The trial of an impeachment of the President before the Senate on charges preferred and prosecuted against him by the House of Representatives would be an imposing spectacle for the world. In the result not only his removal from the Presidential office would be involved, but, what is of infinitely greater importance to himself, his character, both in the eyes of the present and of future generations, might possibly be tarnished. The disgrace cast upon him would in some degree be reflected upon the character of the American people, who elected him. Hence the precautions adopted by the Constitution to secure a fair trial. On such a trial it declares that "the Chief Justice shall preside." This was doubtless because the framers of the Constitution believed it to be possible that the Vice-President might be biased by the fact that "in case of the removal of the President from office ... the same shall devolve on the Vice-President."
The preliminary proceedings in the House in the case of charges which may involve impeachment have been well and wisely settled by long practice upon principles of equal justice both to the accused and to the people. The precedent established in the case of Judge Peck, of Missouri, in 1831, after a careful review of all former precedents, will, I venture to predict, stand the test of time.

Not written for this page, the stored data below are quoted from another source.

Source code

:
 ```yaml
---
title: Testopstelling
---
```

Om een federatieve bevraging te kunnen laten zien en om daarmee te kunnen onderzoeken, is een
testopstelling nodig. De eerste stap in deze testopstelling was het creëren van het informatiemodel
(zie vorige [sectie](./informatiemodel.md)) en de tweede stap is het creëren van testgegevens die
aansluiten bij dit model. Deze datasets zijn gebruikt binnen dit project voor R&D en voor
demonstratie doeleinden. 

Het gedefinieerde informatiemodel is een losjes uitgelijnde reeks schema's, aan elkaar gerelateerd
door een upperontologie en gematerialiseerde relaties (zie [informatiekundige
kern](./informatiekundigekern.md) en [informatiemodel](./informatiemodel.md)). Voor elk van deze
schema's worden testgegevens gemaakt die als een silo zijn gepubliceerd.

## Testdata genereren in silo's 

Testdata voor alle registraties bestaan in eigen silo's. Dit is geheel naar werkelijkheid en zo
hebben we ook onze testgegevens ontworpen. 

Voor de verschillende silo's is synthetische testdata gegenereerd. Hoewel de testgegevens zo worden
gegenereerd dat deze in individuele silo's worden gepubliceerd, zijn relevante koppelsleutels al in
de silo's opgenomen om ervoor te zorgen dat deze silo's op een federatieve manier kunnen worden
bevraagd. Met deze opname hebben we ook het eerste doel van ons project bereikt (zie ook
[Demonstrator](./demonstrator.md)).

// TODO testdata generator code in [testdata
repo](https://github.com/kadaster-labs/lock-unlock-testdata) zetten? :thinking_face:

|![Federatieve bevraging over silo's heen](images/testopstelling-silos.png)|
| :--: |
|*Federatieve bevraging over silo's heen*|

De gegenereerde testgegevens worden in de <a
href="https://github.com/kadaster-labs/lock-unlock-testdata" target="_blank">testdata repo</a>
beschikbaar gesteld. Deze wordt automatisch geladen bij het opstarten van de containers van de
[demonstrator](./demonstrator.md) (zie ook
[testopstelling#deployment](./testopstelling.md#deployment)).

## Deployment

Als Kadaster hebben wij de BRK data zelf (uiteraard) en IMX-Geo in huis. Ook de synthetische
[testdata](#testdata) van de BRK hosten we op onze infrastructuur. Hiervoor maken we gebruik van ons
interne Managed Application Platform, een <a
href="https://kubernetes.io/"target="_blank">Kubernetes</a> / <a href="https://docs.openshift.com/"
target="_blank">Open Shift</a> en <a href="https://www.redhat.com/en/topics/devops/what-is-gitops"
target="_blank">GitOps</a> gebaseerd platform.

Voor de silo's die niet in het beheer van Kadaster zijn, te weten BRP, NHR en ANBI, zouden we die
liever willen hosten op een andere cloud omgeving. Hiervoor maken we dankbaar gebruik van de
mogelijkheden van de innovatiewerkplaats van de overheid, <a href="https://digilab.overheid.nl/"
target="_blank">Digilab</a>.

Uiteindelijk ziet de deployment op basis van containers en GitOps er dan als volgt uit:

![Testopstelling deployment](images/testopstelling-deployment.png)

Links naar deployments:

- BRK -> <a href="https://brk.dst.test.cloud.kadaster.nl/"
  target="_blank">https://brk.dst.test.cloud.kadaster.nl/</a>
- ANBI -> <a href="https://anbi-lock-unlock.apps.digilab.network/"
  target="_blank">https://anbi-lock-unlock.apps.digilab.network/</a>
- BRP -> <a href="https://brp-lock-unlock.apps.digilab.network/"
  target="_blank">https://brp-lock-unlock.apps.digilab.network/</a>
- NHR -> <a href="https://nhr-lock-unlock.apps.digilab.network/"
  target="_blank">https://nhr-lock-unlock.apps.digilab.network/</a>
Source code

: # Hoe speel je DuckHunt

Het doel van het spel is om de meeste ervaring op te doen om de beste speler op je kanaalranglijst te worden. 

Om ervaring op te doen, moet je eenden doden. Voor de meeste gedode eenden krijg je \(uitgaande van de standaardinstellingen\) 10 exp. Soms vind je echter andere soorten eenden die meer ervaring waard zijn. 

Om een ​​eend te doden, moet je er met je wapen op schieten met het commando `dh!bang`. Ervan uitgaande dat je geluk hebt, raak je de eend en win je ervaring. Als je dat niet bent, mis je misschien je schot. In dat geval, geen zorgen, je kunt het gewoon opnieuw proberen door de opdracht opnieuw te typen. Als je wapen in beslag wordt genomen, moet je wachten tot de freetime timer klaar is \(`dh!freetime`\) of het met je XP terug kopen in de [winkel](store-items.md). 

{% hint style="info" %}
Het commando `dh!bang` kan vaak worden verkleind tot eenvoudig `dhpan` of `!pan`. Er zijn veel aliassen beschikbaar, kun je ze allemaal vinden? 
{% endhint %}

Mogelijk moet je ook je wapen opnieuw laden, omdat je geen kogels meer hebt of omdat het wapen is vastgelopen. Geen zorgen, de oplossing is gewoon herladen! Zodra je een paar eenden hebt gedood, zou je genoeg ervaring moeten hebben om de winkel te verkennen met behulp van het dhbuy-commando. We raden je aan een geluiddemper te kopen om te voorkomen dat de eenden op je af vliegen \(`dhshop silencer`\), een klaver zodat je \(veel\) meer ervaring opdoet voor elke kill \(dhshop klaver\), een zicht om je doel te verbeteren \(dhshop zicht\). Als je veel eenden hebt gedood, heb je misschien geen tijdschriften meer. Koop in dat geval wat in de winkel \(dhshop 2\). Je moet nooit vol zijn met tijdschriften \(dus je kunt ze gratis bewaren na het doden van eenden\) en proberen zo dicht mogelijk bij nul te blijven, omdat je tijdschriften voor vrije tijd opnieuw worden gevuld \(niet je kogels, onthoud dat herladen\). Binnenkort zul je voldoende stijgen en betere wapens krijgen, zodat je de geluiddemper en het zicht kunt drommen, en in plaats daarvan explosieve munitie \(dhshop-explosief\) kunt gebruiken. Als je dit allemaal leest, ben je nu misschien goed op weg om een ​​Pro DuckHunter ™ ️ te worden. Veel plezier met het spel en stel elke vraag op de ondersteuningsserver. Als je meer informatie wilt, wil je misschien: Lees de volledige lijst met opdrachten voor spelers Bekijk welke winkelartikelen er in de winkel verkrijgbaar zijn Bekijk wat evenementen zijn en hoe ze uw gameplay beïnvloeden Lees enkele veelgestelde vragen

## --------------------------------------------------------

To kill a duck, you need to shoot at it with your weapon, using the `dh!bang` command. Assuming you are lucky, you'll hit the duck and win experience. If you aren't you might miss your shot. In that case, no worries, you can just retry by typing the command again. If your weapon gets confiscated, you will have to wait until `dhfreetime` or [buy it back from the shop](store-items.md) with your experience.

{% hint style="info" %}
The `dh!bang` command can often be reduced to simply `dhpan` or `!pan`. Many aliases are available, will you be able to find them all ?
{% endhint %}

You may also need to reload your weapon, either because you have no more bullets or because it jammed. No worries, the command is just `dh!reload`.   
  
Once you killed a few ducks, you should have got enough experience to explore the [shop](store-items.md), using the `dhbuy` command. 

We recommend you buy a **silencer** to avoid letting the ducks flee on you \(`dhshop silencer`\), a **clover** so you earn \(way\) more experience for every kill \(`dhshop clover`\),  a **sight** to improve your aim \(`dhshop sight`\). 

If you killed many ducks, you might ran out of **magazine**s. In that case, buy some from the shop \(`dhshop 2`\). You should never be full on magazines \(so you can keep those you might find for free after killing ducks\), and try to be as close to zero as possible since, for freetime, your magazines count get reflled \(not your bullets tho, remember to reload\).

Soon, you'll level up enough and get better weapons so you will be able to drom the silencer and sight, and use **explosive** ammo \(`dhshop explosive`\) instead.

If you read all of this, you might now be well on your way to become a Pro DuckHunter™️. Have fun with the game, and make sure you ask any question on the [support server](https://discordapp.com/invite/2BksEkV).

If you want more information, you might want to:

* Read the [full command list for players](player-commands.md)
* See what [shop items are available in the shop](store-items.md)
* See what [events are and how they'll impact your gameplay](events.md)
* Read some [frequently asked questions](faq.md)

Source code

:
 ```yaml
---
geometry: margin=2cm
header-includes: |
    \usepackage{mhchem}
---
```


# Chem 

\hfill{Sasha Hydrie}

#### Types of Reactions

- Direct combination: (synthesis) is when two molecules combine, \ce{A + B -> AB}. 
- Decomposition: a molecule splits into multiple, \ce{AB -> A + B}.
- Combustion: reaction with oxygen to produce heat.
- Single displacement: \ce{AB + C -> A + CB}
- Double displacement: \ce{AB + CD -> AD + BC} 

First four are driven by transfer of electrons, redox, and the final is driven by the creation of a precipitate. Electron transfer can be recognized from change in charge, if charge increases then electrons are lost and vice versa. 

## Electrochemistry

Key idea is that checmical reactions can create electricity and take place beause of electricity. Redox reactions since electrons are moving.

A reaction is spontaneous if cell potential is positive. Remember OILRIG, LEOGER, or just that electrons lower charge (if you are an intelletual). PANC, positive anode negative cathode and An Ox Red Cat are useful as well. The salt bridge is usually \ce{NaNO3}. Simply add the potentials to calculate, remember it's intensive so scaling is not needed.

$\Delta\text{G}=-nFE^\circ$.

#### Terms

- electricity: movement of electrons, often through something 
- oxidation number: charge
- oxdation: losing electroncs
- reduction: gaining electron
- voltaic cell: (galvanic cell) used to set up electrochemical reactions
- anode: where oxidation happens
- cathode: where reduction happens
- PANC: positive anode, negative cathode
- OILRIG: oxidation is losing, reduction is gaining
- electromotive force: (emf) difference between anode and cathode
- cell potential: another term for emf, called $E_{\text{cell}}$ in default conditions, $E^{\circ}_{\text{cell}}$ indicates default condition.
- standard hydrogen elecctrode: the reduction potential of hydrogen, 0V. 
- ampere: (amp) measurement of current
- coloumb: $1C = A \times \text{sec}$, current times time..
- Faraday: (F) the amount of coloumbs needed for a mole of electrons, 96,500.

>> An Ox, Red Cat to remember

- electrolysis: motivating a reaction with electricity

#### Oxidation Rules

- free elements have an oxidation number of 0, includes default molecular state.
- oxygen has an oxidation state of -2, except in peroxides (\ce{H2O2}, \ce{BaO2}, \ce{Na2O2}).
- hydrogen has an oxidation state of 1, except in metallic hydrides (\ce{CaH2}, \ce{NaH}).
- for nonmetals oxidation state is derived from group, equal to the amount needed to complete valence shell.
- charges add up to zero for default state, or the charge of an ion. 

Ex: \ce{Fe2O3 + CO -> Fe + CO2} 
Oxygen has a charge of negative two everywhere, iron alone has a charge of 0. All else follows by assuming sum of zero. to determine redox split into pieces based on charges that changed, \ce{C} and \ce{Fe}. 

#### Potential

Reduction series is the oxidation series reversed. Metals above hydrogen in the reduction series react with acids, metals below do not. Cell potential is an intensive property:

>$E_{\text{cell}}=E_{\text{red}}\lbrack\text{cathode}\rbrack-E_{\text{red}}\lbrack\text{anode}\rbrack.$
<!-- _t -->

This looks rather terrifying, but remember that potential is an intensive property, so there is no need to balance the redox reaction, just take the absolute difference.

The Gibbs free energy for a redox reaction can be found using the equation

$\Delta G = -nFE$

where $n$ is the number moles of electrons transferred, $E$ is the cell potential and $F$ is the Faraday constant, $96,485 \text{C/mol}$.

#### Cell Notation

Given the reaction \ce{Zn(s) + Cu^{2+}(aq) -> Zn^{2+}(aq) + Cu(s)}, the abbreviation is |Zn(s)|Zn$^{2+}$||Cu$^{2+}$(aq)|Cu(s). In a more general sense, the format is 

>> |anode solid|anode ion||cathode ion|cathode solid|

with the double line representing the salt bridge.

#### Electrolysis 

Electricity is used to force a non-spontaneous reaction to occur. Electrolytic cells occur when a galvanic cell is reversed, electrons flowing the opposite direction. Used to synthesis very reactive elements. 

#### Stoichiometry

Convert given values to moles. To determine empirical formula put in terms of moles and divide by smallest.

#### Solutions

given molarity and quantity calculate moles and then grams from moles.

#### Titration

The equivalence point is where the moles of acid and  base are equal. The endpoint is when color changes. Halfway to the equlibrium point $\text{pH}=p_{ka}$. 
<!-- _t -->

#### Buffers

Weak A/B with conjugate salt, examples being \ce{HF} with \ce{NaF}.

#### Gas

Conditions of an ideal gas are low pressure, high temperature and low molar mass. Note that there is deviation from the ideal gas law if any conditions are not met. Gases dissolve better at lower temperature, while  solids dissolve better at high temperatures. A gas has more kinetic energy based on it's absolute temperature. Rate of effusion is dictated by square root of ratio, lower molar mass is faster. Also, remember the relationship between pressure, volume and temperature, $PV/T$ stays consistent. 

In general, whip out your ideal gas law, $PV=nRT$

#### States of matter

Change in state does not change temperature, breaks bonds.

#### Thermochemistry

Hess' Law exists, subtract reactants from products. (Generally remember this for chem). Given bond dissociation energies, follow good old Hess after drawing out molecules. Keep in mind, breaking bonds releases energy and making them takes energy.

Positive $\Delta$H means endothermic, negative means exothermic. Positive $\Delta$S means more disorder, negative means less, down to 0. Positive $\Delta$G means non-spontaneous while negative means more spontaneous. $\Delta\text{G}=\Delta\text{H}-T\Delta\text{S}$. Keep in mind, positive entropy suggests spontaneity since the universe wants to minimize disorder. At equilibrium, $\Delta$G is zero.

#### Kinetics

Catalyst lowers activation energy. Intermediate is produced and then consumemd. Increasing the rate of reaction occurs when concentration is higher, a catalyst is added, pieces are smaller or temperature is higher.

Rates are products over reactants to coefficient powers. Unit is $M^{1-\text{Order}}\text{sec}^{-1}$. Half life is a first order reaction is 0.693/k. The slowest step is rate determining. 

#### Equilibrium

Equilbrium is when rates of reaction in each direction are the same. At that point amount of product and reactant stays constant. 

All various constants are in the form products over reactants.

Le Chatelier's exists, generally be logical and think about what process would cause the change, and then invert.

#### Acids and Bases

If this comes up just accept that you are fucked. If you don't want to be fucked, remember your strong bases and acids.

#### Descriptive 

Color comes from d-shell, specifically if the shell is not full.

In that case Luke Edward Lawless, the accuser, presented a petition to the House, in which he set forth minutely and specifically his causes of complaint. He prayed "that the conduct and proceedings in this behalf of said Judge Peck may be inquired into by your honorable body, and such decision made thereon as to your wisdom and justice shall seem proper." This petition was referred to the Judiciary Committee; such has ever been deemed the appropriate committee to make similar investigations. It is a standing committee, supposed to be appointed without reference to any special case, and at all times is presumed to be composed of the most eminent lawyers in the House from different portions of the Union, whose acquaintance with judicial proceedings and whose habits of investigation qualify them peculiarly for the task. No tribunal, from their position and character, could in the nature of things be more impartial. In the case of Judge Peck the witnesses were selected by the committee itself, with a view to ascertain the truth of the charge. They were cross-examined by him, and everything was conducted in such a manner as to afford him no reasonable cause of complaint. In view of this precedent, and, what is of far greater importance, in view of the Constitution and the principles of eternal justice, in what manner has the President of the United States been treated by the House of Representatives? Mr. John Covode, a Representative from Pennsylvania, is the accuser of the President. Instead of following the wise precedents of former times, and especially that in the case of Judge Peck, and referring the accusation to the Committee on the Judiciary, the House have made my accuser one of my judges.
To make the accuser the judge is a violation of the principles of universal justice, and is condemned by the practice of all civilized nations. Every freeman must revolt at such a spectacle. I am to appear before Mr. Covode, either personally or by a substitute, to cross-examine the witnesses which he may produce before himself to sustain his own accusations against me; and perhaps even this poor boon may be denied to the President.